Después de colocar sus escasas posesiones y tomar un té con Laura Gray y su hija, Gino volvió a subir a su cuarto y se sentó en la cama, pensativo. Quería dormir, pero no le resultaba fácil. Antes dormía sin preocupaciones, pero…
Desde que se marchó de Italia, seis meses atrás, todo había cambiado. Sólo había conseguido dormir bien un par de noches. El resto del tiempo lo pasaba luchando contra las pesadillas, contra los remordimientos y la pena.
Lo que Nikki dijo de su casa lo había pillado desprevenido, como tantas cosas últimamente.
«Un sitio donde tienen que dejarte entrar aunque no les gustes»
Su casa estaba en Belluna, una granja en la Toscana. Si llamase a la puerta, su hermano y Alex, su cuñada, le dejarían entrar. Tendrían que hacerlo, ya que era el copropietario de la granja.
Le sonreirían y dirían lo contentos que estaban de volver a verlo, lo preocupados que habían estado por él…
Y sería cierto.
Pero había otra cosa, también cierta, que no mencionaría nadie. Rinaldo y Alex tendrían miedo de que él destrozase sus vidas con su amargura y su rabia, con su amor no correspondido.
Se mirarían el uno al otro cuando él no lo viera, sabiendo que tenían al enemigo en casa. Y desearían que se fuera.
–Nunca podré amarte –le había dicho Alex–. No como tú quieres, Gino.
Alex nunca entendió la profundidad de su amor. Antes de ella, se había enamorado muchas veces… como un adolescente.

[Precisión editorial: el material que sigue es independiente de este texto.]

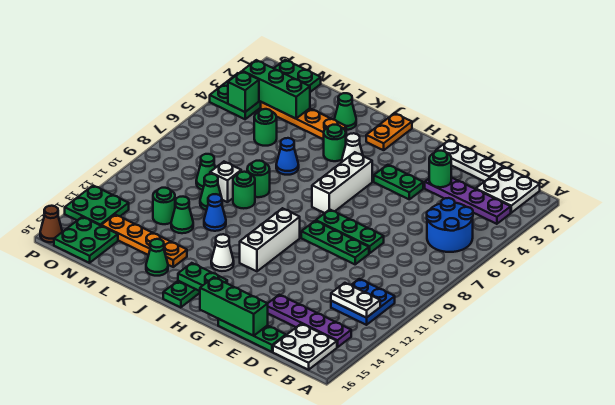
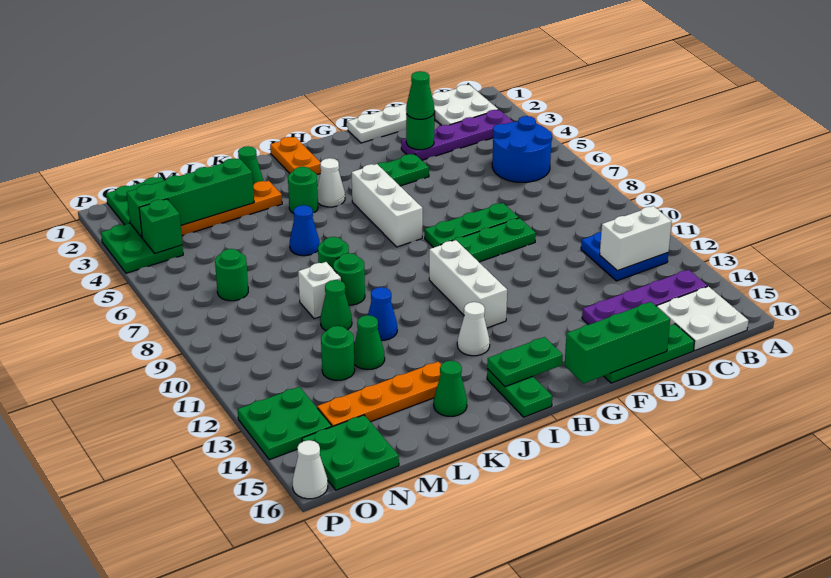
white plate B12:C12 level 2 -> white brick B12:C12 level 2
green brick M3:O3 level 2 -> green brick L3:O3 level 2
green round brick M5 level 1 -> green round brick N7 level 1
green cone M9 level 1 -> green cone E3 level 3
brown cone P16 level 1 -> white cone P16 level 1

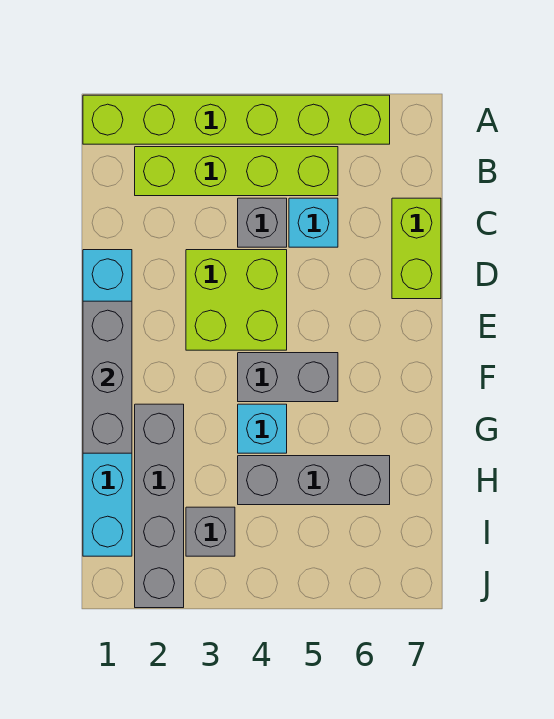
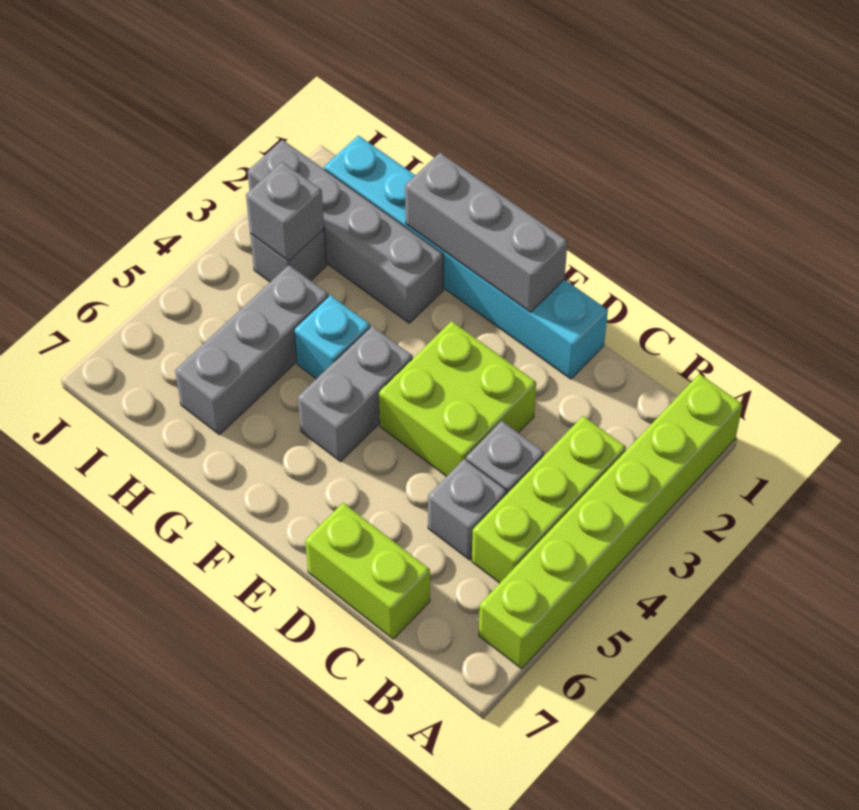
lime brick B2:B5 level 1 -> lime brick B3:B5 level 1
cyan brick C5 level 1 -> grey brick C5 level 1
none -> grey brick I3 level 2

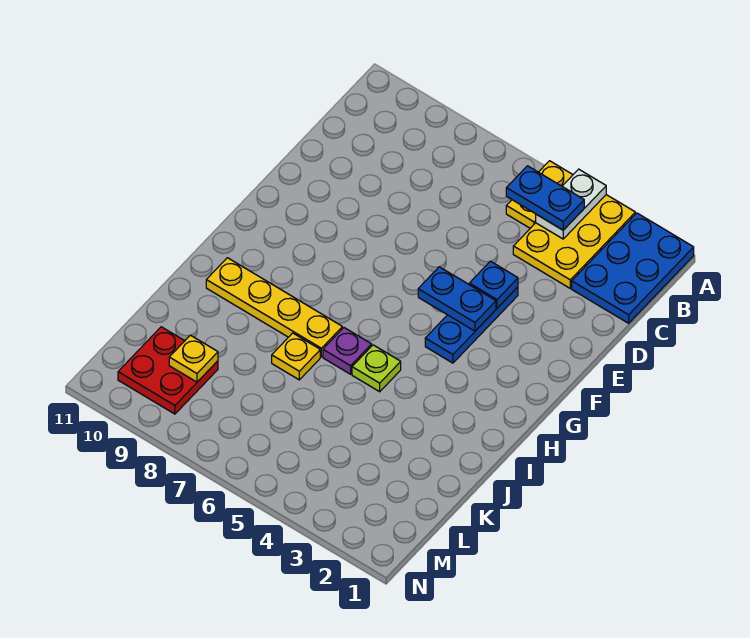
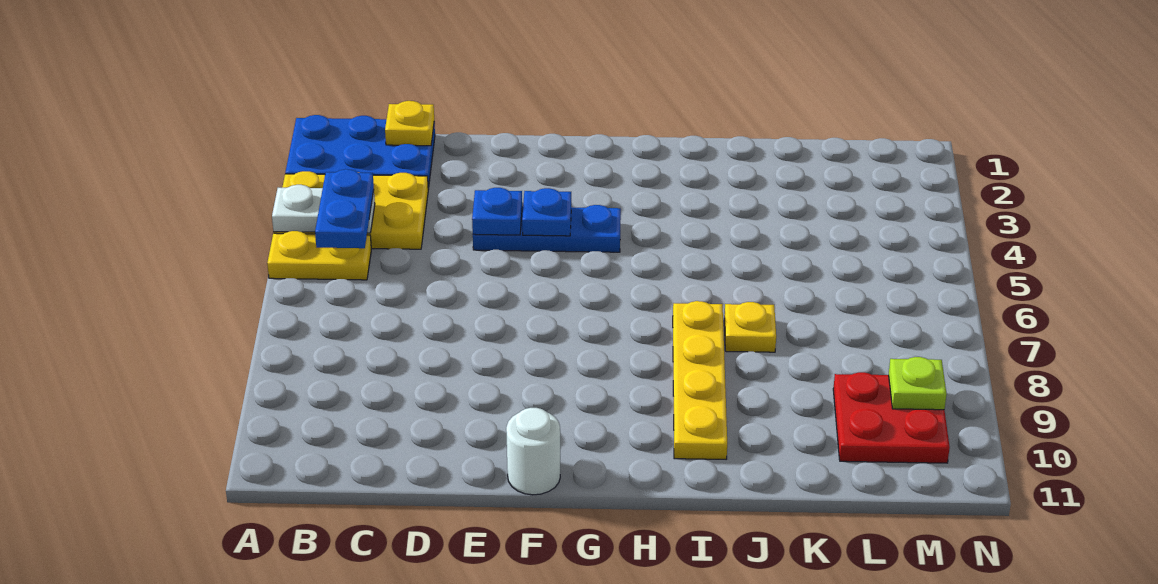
blue plate F4:F5 level 2 -> blue plate F4 level 2
none -> white round brick F11 level 1
lime plate I5 level 1 -> lime plate M9 level 2
purple plate I6 level 1 -> none
yellow plate L9 level 2 -> yellow plate C1 level 2

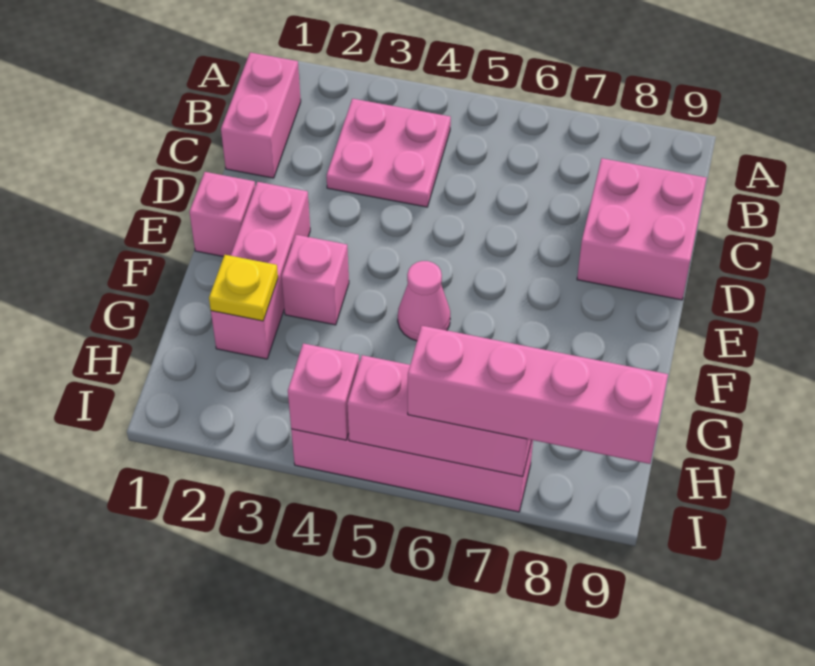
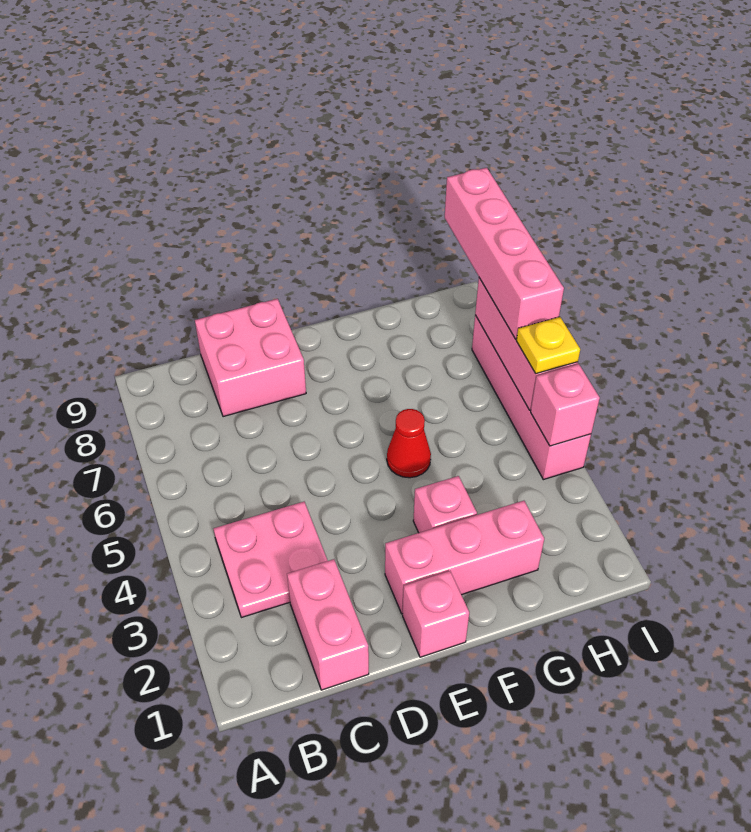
pink brick B1:C1 level 1 -> pink brick C1:C2 level 1
pink cone F5 level 1 -> red cone F5 level 1
yellow plate G2 level 2 -> yellow plate I5 level 3

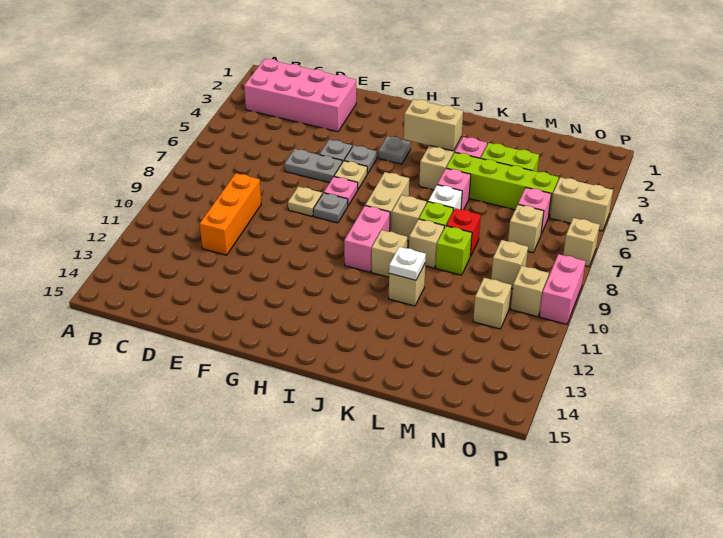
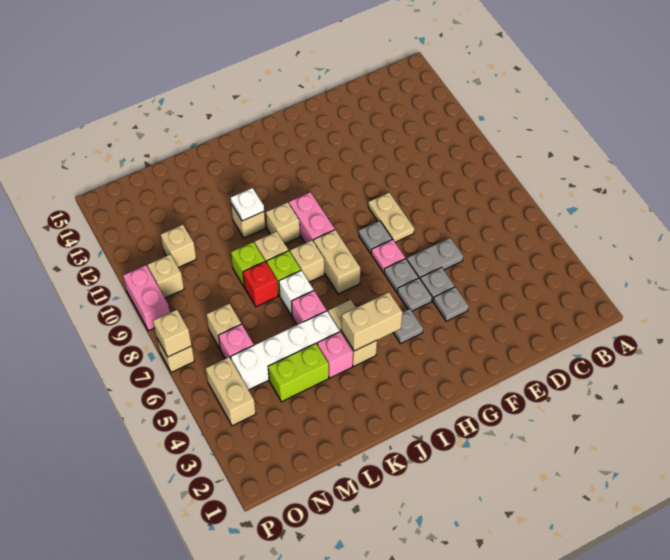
pink brick B2:E3 level 1 -> none
orange brick D9:D11 level 1 -> none
none -> grey plate F4 level 1
tan plate F8 level 1 -> tan plate F8:F9 level 1
tan plate G6 level 1 -> grey plate G6 level 1
lime brick K5:N5 level 1 -> white brick K5:N5 level 1
tan brick N9 level 1 -> tan brick P7 level 2
tan brick O5:P5 level 1 -> tan brick O4:O5 level 1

Pero cuando conoció a Alex el carrusel terminó y el mundo le pareció diferente. Porque existía Alex. La única para él. La única mujer a la que podría amar.
–No como tú quieres –le había dicho.
Él lo había querido todo: su amor, su ternura, su pasión, la promesa de pasar toda una vida juntos…
Y creyó que tenía todo eso hasta que una noche llegó a casa y la encontró en la cama de su hermano.